### [Texte fourni]
===============
Les restes d’une escarmouche récente jonchent la rue Pierre-Brossolette, à Gravelines (Nord). Il est 2 heures du matin dans la nuit du mercredi 9 au jeudi 10 juillet, l’air sent encore la lacrymo. Sur le trottoir, devant le garage d’une maison coquette, une masse noire est avachie. L’épave d’un canot pneumatique dégonflé. L’équipe de l’association Utopia 56, en maraude, n’est pas surprise. «Les exilés devaient porter le bateau sur leurs épaules, pour le mettre à l’eau, et les policiers les ont dispersés», suppose Célestin Pichaud, coordinateur de l’association dans le Dunkerquois.
===============
### [Entrées affichées]
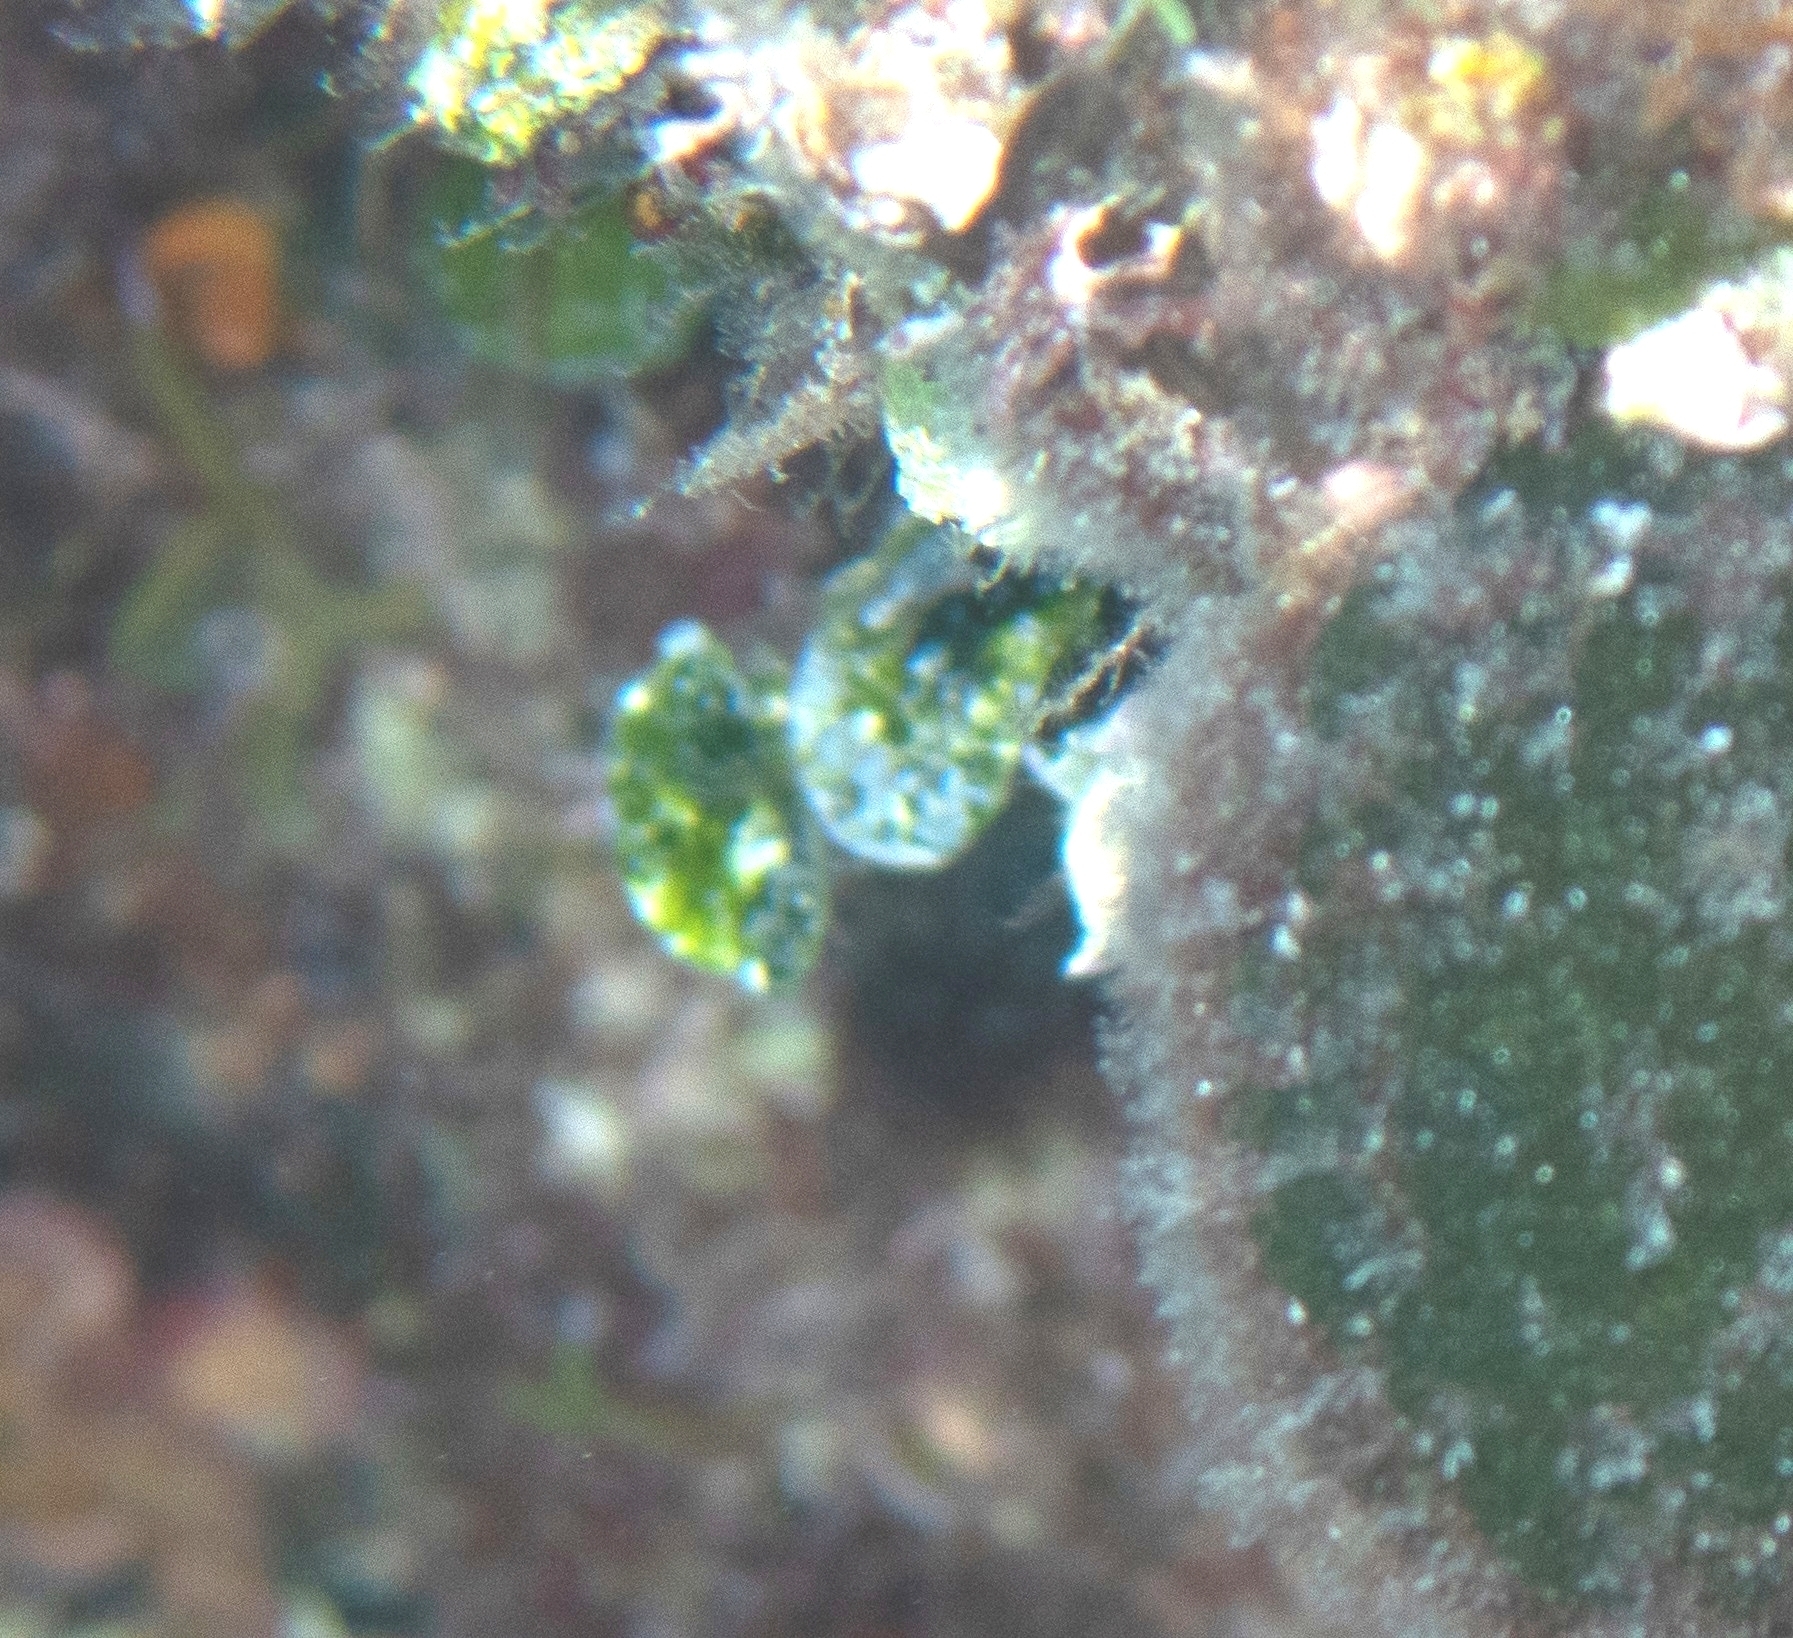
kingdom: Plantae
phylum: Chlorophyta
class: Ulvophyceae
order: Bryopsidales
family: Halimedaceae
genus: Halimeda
===============
Répondez brièvement à ces questions à partir du texte fourni :
(a) Dans quelle rue et dans quelle ville se trouve l'épave du canot ?
(b) Quelle heure est-il, et dans quelle nuit ?
(c) Quelle fonction occupe Célestin Pichaud ?

### [Réponse]
(a) Rue Pierre-Brossolette, à Gravelines (Nord).
(b) Il est 2 heures du matin, dans la nuit du mercredi 9 au jeudi 10 juillet.
(c) Il est coordinateur de l'association Utopia 56 dans le Dunkerquois.